» **Collected data**:
- - - - -

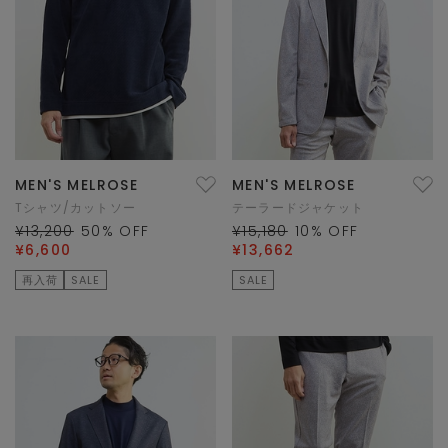
MEN'S MELROSE
MEN'S MELROSE
Tシャツ/カットソー
テーラードジャケット
¥13,200
50
% OFF
¥15,180
10
% OFF
¥6,600
¥13,662
再入荷
SALE
SALE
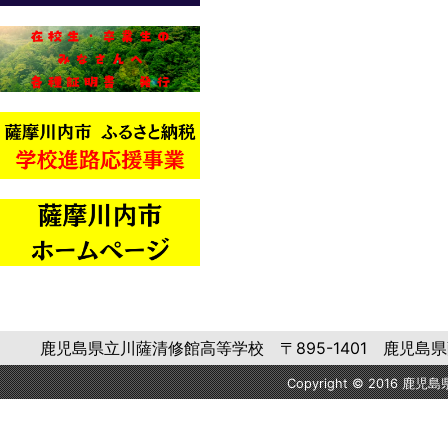
鹿児島県立川薩清修館高等学校 〒895-1401 鹿児島県薩摩川内市
Copyright © 2016 鹿児島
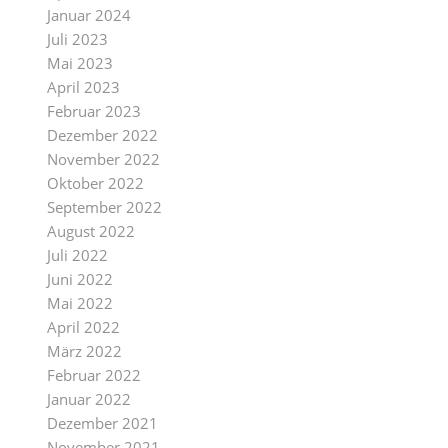
Januar 2024
Juli 2023
Mai 2023
April 2023
Februar 2023
Dezember 2022
November 2022
Oktober 2022
September 2022
August 2022
Juli 2022
Juni 2022
Mai 2022
April 2022
März 2022
Februar 2022
Januar 2022
Dezember 2021
November 2021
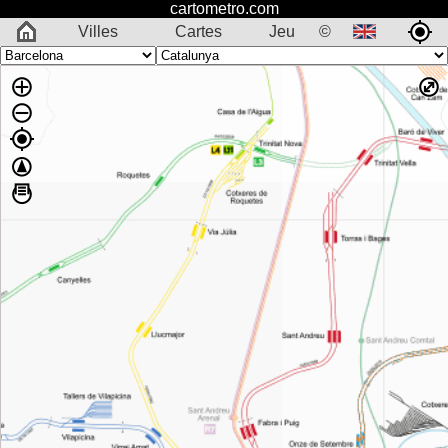
cartometro.com
Villes
Cartes
Jeu
©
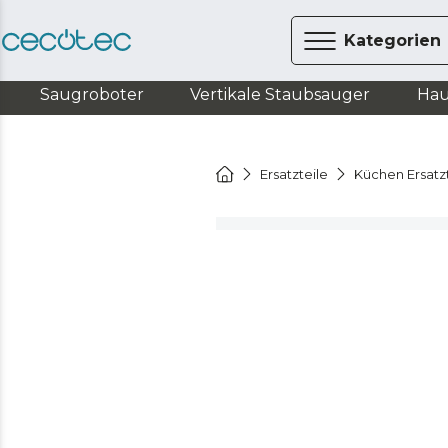
Kategorien
Saugroboter
Vertikale Staubsauger
Hau
Ersatzteile
Küchen Ersatz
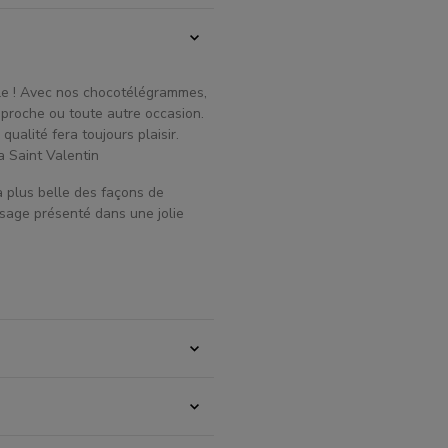
ible ! Avec nos chocotélégrammes,
n proche ou toute autre occasion.
alité fera toujours plaisir.
la Saint Valentin
 plus belle des façons de
sage présenté dans une jolie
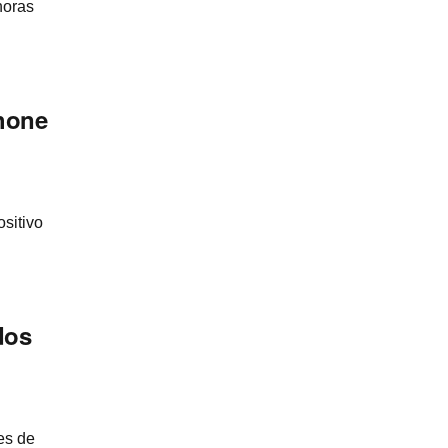
horas
Phone
sitivo
dos
es de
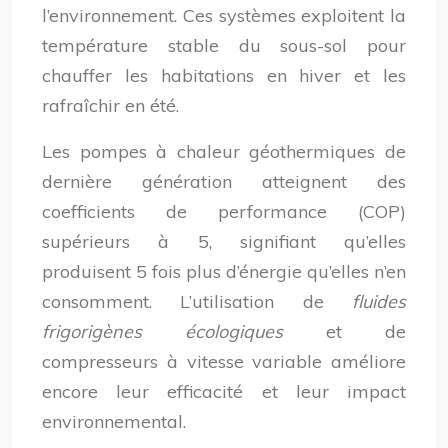
l’environnement. Ces systèmes exploitent la
température stable du sous-sol pour
chauffer les habitations en hiver et les
rafraîchir en été.
Les pompes à chaleur géothermiques de
dernière génération atteignent des
coefficients de performance (COP)
supérieurs à 5, signifiant qu’elles
produisent 5 fois plus d’énergie qu’elles n’en
consomment. L’utilisation de
fluides
frigorigènes écologiques
et de
compresseurs à vitesse variable améliore
encore leur efficacité et leur impact
environnemental.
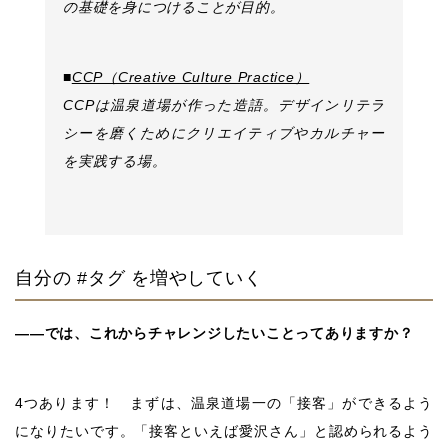
の基礎を身につけることが目的。
■
CCP（Creative Culture Practice）
CCPは温泉道場が作った造語。デザインリテラ
シーを磨くためにクリエイティブやカルチャー
を実践する場。
自分の #タグ を増やしていく
――では、これからチャレンジしたいことってありますか？
4つあります！ まずは、温泉道場一の「接客」ができるよう
になりたいです。「接客といえば愛沢さん」と認められるよう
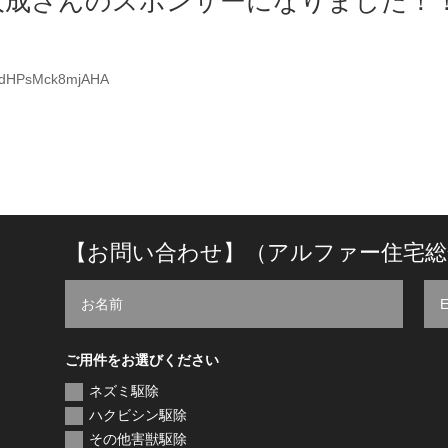
大成さんのスポンサーになりました！
ywdHPsMck8mjAHA
【お問い合わせ】（アルファー住宅総
ご用件をお選びください
ネズミ駆除
ハクビシン駆除
その他害獣駆除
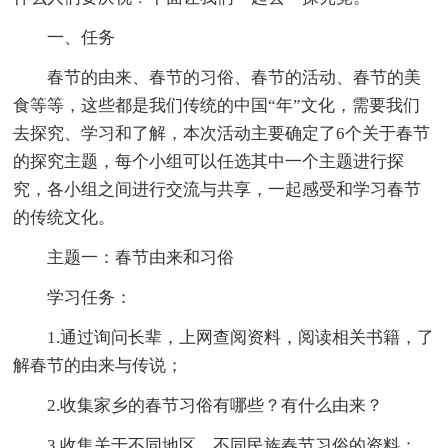
一、任务
春节的由来、春节的习俗、春节的活动、春节的美
食等等，这些都是我们传统的中国“年”文化，需要我们
去探究、学习和了解，本次活动主要确定了6个关于春节
的探究主题，每个小组可以任选其中一个主题进行探
究，各小组之间进行交流与共享，一起感受和学习春节
的传统文化。
主题一：春节由来和习俗
学习任务：
1.通过询问长辈，上网查阅资料，阅读相关书籍，了
解春节的由来与传说；
2.收集家乡的春节习俗有哪些？有什么由来？
3.收集关于不同地区、不同民族春节习俗的资料；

- - - - -

» **Exercise goal**: An exact restatement of every record is required. Omit the images.

» **Response below**:
MEN'S MELROSE
MEN'S MELROSE
Tシャツ/カットソー
テーラードジャケット
¥13,200
50
% OFF
¥15,180
10
% OFF
¥6,600
¥13,662
再入荷
SALE
SALE
鹿児島県立川薩清修館高等学校 〒895-1401 鹿児島県薩摩川内市
Copyright © 2016 鹿児島
Januar 2024
Juli 2023
Mai 2023
April 2023
Februar 2023
Dezember 2022
November 2022
Oktober 2022
September 2022
August 2022
Juli 2022
Juni 2022
Mai 2022
April 2022
März 2022
Februar 2022
Januar 2022
Dezember 2021
November 2021
cartometro.com
Villes
Cartes
Jeu
©
Kategorien
Saugroboter
Vertikale Staubsauger
Hau
Ersatzteile
Küchen Ersatz
ible ! Avec nos chocotélégrammes,
n proche ou toute autre occasion.
alité fera toujours plaisir.
la Saint Valentin
 plus belle des façons de
sage présenté dans une jolie
horas
Phone
sitivo
dos
es de
l’environnement. Ces systèmes exploitent la
température stable du sous-sol pour
chauffer les habitations en hiver et les
rafraîchir en été.
Les pompes à chaleur géothermiques de
dernière génération atteignent des
coefficients de performance (COP)
supérieurs à 5, signifiant qu’elles
produisent 5 fois plus d’énergie qu’elles n’en
consomment. L’utilisation de
fluides
frigorigènes écologiques
et de
compresseurs à vitesse variable améliore
encore leur efficacité et leur impact
environnemental.
の基礎を身につけることが目的。
■
CCP（Creative Culture Practice）
CCPは温泉道場が作った造語。デザインリテラ
シーを磨くためにクリエイティブやカルチャー
を実践する場。
自分の #タグ を増やしていく
――では、これからチャレンジしたいことってありますか？
4つあります！ まずは、温泉道場一の「接客」ができるよう
になりたいです。「接客といえば愛沢さん」と認められるよう
大成さんのスポンサーになりました！
ywdHPsMck8mjAHA
【お問い合わせ】（アルファー住宅総
ご用件をお選びください
ネズミ駆除
ハクビシン駆除
その他害獣駆除
一、任务
春节的由来、春节的习俗、春节的活动、春节的美
食等等，这些都是我们传统的中国“年”文化，需要我们
去探究、学习和了解，本次活动主要确定了6个关于春节
的探究主题，每个小组可以任选其中一个主题进行探
究，各小组之间进行交流与共享，一起感受和学习春节
的传统文化。
主题一：春节由来和习俗
学习任务：
1.通过询问长辈，上网查阅资料，阅读相关书籍，了
解春节的由来与传说；
2.收集家乡的春节习俗有哪些？有什么由来？
3.收集关于不同地区、不同民族春节习俗的资料；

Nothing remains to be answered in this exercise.